元樹の問いかけに、浩介は鼻を鳴らしながら答える。

それは、大丈夫と言う表れでもあった。

それがわかった元樹は、浩介に疑問を投げかけるべく口を開いた。

 

「どうしてそうなったのか、高月君は見当がついているかな」

「それを突き止めるのがお前の仕事だと言ったはずだが……まあいいか」

 

ため息交じりに返事を返した浩介はそうつぶやくと”確証はないが”と前置きをしたうえで答え始めた。

 

「ヴァンパイアウイルスの絶対量が不足しているのが、原因だろう」

「やはりそうか」

 

浩介の説明と同じことを考えていたのか、元樹は浮かない表情で口にしていた。

 

「どんなエネルギー源も、発生させる物質の絶対値が不足すれば、十分なエネルギーを発生させることは不可能になる」

「普通はそのようなことは起こらない。そもそも吸血鬼が血を吸われることはめったにありえないし、吸われたとしても1,2日経てば元の量に戻るはずだからね」

 

浩介の説明に頷く形で元樹は補足するように説明した。

 

「でも、君の場合はヴァンパイアウイルスの増殖速度が異様に遅い。だからこそ、倒れることになった」

「うまいではないか。これであとは彼が起きた時に同じ説明をしてやればいい。そうすれば、十分に理解することができるだろうよ」

 

元樹の説明に称賛の言葉を贈った浩介は、さらに続けた。

 

「彼は?」

「さあ……」

 

目を細めながら元樹が尋ねると、浩介は元樹から視線を逸らした。

 

「今もまだ眠っている。
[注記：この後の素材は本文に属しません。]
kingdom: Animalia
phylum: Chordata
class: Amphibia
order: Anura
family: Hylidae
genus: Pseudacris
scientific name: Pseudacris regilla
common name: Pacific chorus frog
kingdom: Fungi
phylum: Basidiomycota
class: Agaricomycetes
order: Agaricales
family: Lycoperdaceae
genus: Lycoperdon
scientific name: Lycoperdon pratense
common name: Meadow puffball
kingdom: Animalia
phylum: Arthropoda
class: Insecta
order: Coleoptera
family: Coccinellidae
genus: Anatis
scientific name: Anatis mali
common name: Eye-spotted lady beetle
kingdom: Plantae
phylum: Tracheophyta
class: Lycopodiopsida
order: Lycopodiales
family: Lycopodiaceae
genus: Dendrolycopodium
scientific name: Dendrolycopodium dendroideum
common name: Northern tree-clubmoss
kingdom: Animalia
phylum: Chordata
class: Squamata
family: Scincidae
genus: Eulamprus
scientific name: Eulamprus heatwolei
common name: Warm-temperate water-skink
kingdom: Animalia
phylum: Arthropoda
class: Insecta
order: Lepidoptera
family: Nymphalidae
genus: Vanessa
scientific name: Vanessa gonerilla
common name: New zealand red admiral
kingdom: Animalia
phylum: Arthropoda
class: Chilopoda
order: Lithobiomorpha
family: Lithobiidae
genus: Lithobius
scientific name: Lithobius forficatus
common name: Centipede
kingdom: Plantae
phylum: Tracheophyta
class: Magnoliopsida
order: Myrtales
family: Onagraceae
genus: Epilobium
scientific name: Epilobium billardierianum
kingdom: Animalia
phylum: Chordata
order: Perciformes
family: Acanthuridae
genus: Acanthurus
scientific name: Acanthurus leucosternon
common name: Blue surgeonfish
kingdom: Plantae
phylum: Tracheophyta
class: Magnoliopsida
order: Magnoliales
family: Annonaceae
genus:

生存本能が活発に働いているせいか、私が前面に出てはいるが、この腕についている液体が効けば時期に目覚めるだろうよ」

 

浩介の腕につながられている点滴は、不足したヴァンパイアウイルスを増殖させる効果のある物であった。

 

「今、高濃度のヴァンパイアウイルスを含んだ血液を用意しているんだが、生成材料が不足していてね。来週には届くはずだから、少しの間ここにいてもらうよ」

「分かってるさ。それよりも元樹。お前に一つだけ言っておくことがある」

 

申し訳なさそうな表情で説明する元樹に、浩介はそう返すと真剣な面持ちで元樹の方に視線を向けた。

 

「何だい? あ、もしかして僕の裸が見たいのかな? だったら、好きなだけ見せて―――」

「黙れ。少しは空気を読め。読めぬのであれば、読めるようにしてあげるが……骨の一本や二本ぐらいでいいか」

 

顔を赤くして妖しげな表情を浮かべた元樹の言葉を遮った浩介は、鋭いさっきを飛ばしながら警告を発した。

最後の方で物騒な言葉を呟きながら。

 

「はい、わかりました。で、頼みって?」

「王女には、私の不調の原因を伏せろ」

 

元樹の促しに間髪入れずに答えた浩介に、元樹は一瞬驚いた表情を浮かべるものの、いつもの医者としての表情に戻っていた。

 

「伏せろと言ってもね、訊かれたら何と答えればいいんだい? それに伏せる理由は?」

「知るか。理由なんぞ、過労でも何でもしておけ。理由に関してはノーコメントだ」

 

元樹から浴びせられる疑問に、浩介はそっけなく答えると再び視線を逸らした。

 

「そろそろ辛くなってきた。話はここまでだ」

「分かった。とにかく説明の方は任せてもらえるかい? 悪いようにはしないことを約束するよ」

 

目を閉じている浩介に元樹はそう告げると、浩介は手を上げることで答えた。

そして元樹はそのまま病室を後にして、今に至る。

 

 

 

 

 

「とはいえ……果たして、このままで大丈夫なのか……」

 

すやすやと寝息を立てて眠っている浩介を見ながら、元樹は不安に駆られるが首を振ってそれを吹き飛ばした。

 

「まずは、材料が早く届くことを祈ろうか」

 

そう言った元樹は、神妙な表情を浮かべたまま病室を後にするのであった。